I would suggest adding such a mechanism to DistributedLock. It would be completely opt-in in nature, and the implementation can be completely agnostic to the provider chosen, just as in our case where Azure Blobs and Redis are combined.

madelson commented 1 year ago

This is an interesting request. I'm imagining that the caller would have to provide their own implementation of an interface like this:

interface IReleaseEvent
{
    IDisposable Subscribe(string name, Action callback); // callback fires whenever Publish(name) is called.
    Task PublishAsync(string name);
    void Publish(string name);
}

var @lock = new AzureBlobLeaseDistributedLock(..., options: o => o.ReleaseEvent(myReleaseEvent));

Is that what you were imagining? I think you can emulate this behavior with the library's existing API:

public static async ValueTask<IAsyncDisposable?> TryAcquireAsync(this IDistributedLock @lock, TimeSpan timeout, CancellationToken cancellationToken, IReleaseEvent @event)
{
    if (await @lock.TryAcquireAsync(TimeSpan.Zero, cancellationToken) is { } handle) { return MakeHandle(handle); }
    if (timeout == TimeSpan.Zero) { return null; }

    var stopwatch = Stopwatch.StartNew();
    while (timeout == Timeout.InfiniteTimeSpan || stopwatch.Elapsed <= timeout)
    {
        var releaseEventTask = new TaskCompletionSource<bool>();
        using var subscription = @event.Subscribe(@lock.Name, () => releaseEventTask.SetCompleted());
        await await Task.WhenAny(releaseEventTask.Task, Task.Delay(TimeSpan.FromSeconds(5), cancellationToken));
        if (await @lock.TryAcquireAsync(TimeSpan.Zero, cancellationToken) is { } handle) { return MakeHandle(handle); }
    }

    IAsyncDisposable MakeHandle(IAsyncDisposable handle) => new HandleWrapper(@lock, handle, @event);
}

private class HandleWrapper : IAsyncDisposable 
{
    private IDistributedLock _lock;
    private IAsyncDisposable _handle;
    private IReleaseEvent _event;

    public  HandleWrapper(IDistributedLock @lock, IAsyncDisposable handle, IReleaseEvent @event)
    {
        // assign
    }

    public async ValueTask DisposeAsync()
    {
        if (Interlocked.Exchange(ref this._handle, null!) is { } handle)
        {
            await handle.DisposeAsync();
            await this._event.PublishAsync(this._lock.Name);
        }
    }
}

Another question: since you are using Redis anyway, why not just use Redis for your distributed locking rather than mixing Redis and Azure?

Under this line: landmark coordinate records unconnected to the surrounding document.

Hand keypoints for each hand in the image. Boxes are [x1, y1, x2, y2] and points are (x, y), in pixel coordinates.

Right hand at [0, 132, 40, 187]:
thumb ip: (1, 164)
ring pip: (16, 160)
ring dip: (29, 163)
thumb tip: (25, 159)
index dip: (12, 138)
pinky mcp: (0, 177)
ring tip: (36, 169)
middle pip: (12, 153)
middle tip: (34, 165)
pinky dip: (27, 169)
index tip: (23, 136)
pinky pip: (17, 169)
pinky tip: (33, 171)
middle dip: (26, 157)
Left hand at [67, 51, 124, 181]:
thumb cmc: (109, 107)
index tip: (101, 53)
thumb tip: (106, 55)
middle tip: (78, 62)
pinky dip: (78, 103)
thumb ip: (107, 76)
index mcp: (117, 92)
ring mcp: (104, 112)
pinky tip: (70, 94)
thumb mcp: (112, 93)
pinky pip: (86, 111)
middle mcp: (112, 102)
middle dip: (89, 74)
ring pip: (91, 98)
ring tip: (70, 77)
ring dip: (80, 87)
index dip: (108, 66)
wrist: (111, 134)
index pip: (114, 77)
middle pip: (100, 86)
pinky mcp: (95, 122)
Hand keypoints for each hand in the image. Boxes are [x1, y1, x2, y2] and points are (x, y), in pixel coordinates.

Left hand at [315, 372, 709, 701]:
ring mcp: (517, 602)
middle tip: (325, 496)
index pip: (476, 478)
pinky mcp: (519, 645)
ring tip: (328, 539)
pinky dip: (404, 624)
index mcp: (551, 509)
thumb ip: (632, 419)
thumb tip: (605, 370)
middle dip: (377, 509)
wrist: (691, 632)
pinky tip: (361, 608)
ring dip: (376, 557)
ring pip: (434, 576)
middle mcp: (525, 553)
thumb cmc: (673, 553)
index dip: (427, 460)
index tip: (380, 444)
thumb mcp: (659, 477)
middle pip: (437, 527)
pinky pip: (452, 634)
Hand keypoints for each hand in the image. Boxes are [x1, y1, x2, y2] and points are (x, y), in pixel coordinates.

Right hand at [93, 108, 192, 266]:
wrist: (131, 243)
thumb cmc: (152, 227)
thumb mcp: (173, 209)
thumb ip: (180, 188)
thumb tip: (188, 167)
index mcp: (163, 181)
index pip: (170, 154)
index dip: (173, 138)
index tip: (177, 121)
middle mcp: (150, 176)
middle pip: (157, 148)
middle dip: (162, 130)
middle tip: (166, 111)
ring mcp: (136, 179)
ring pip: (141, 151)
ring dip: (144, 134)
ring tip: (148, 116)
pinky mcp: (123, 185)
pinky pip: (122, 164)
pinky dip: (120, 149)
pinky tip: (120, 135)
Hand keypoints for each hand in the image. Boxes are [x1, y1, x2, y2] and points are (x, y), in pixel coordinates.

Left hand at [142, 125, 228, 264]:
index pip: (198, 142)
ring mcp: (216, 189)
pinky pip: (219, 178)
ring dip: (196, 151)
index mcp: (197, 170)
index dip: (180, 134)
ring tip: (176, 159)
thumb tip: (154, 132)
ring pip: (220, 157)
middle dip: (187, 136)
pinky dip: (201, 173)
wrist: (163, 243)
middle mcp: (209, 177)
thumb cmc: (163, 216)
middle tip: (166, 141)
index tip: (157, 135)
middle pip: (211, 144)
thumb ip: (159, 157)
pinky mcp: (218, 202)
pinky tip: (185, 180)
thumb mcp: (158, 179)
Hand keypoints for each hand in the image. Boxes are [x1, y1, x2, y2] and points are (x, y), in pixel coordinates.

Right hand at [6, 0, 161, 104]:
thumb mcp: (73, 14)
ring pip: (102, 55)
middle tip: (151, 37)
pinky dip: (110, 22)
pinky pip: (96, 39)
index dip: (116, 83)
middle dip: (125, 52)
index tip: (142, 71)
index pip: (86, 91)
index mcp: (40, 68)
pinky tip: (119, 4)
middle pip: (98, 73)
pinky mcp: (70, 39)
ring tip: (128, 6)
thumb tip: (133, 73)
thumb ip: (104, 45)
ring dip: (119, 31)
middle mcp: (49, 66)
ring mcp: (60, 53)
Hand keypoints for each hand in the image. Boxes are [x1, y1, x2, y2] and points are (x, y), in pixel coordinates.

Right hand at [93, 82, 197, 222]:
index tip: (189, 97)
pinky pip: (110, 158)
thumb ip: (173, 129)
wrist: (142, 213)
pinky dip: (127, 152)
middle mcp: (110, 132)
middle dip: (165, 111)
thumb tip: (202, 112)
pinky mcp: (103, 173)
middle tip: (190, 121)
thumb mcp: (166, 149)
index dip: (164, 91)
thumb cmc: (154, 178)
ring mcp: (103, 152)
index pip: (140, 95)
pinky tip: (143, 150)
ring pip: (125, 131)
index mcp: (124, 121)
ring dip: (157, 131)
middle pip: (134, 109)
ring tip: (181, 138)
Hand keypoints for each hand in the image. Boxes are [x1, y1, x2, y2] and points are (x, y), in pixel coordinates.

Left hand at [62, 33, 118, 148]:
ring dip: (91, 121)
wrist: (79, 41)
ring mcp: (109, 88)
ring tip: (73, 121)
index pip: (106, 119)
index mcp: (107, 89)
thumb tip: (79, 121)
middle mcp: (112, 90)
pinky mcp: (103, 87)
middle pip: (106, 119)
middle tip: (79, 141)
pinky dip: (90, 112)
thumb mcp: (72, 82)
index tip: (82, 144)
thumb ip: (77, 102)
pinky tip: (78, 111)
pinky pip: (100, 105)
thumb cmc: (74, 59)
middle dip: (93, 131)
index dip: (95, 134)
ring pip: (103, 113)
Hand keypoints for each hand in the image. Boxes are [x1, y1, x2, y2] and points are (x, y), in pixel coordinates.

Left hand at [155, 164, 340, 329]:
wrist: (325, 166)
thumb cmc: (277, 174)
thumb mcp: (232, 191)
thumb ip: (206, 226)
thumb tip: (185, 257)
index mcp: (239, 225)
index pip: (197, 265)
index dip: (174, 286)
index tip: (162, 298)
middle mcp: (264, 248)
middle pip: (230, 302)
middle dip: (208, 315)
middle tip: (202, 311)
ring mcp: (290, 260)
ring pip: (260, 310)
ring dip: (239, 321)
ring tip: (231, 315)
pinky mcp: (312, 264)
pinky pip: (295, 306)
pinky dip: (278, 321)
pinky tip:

With Redis, we could potentially build pub-sub into the library directly without requiring the caller to wire it up.

gliljas commented 1 year ago

Is that what you were imagining?

That's almost verbatim what as was imagining. :)

I think you can emulate this behavior with the library's existing API:

Great idea! I'll give it a go.

Another question: since you are using Redis anyway, why not just use Redis for your distributed locking rather than mixing Redis and Azure?

We're evaluating that, but have some reservations as to the production worthiness of our Redis setup, for this purpose. The RedLock algorithm basically requires multiple masters for conflict free redundancy, whereas our Redis setup is master-slave with Sentinel failover. But we could certainly add more nodes, so it may be the way forward.

With Redis, we could potentially build pub-sub into the library directly without requiring the caller to wire it up.

Indeed, and that may be the way to go. A great way to test the feasibility anyway. But providing the means to accomplish this for any provider where polling is the only choice could also be really great. E.g for the Azure scenario, an IReleaseEvent based on Service Bus topics could make sense.

And BTW, I saw #38 . We had that too, using named semaphores, and I believe it reduced the strain on the Azure blob account quite a lot. I'll add that to the implementation of your great idea to wrap the locking mechanisms.